*88OPINION.
Sternhagen:The petitioner abandons its attempt to prove a fair market price or value on March 1, 1913, of the McKittrick property greater than that of $75,000 determined by respondent, and we sustain that determination without discussion.
The respondent has conceded petitioner’s claimed deduction of $351.20 for 1920 and $4,989.52 for 1921 as reasonable allowances for exhaustion, wear and tear of equipment, and the deficiency should in this respect be adjusted accordingly.
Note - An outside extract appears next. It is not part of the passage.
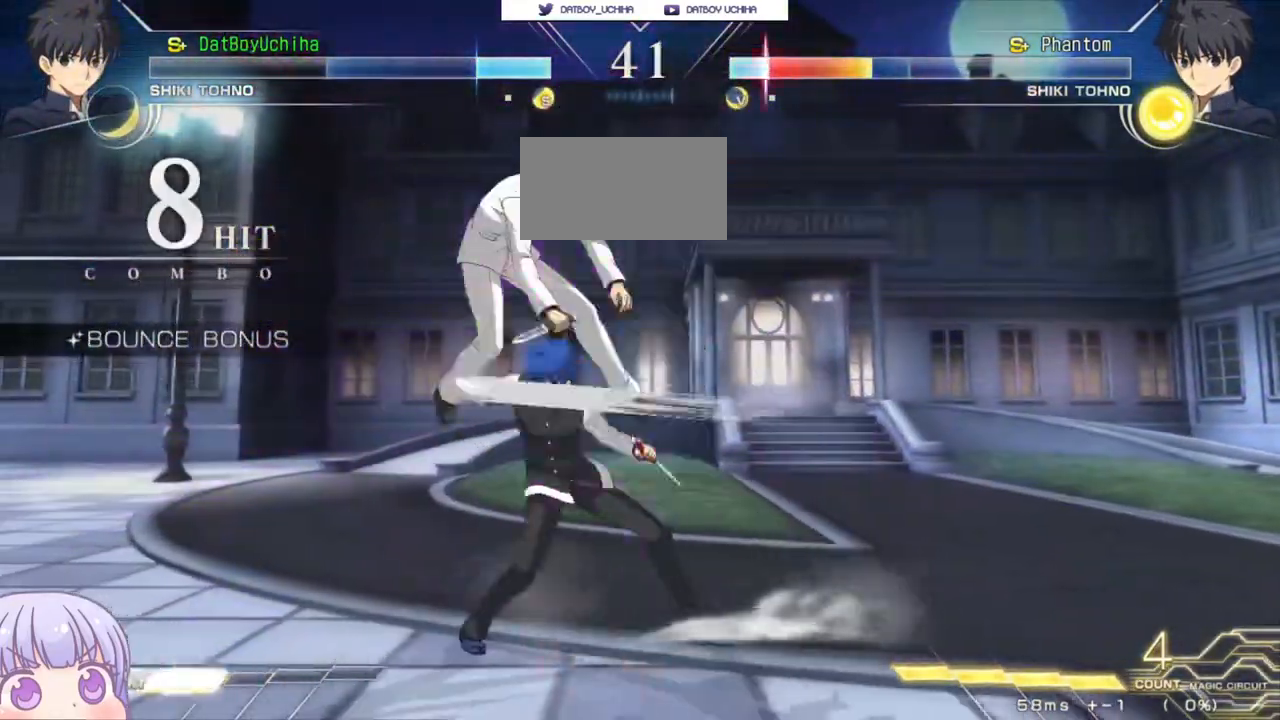
{"buttons": [], "left_stick": "center", "events": [[183, "TRIANGLE", "down"], [283, "TRIANGLE", "up"], [433, "TRIANGLE", "down"], [500, "TRIANGLE", "up"]]}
As to the disbursements made during the taxable years in drilling under the Dabney lease, we see no sufficient reason at this late date to order their deduction as ordinary and necessary expenses. Petitioner’s accounting method was such that it was at liberty to and did treat them as accounts receivable, showing them on its balance sheet as assets, and in its returns it made no attempt to deduct them. The deduction is first claimed in amended returns and this petition. Even, therefore, if article 223, Regulations 45, were controlling (but see Old Farmers Oil Co., 12 B. T. A. 203), as petitioner seems to contend, it had no such practice as would require the deduction under that article. Petitioner regarded these expenditures as an investment to be returned to it out of the fruits of the Dabney contract. Bespondent adopted this treatment. There is no principle of law clear enough to require us to say that respondent’s determination was in this respect incorrect.
Judgment will be entered under Rule 50.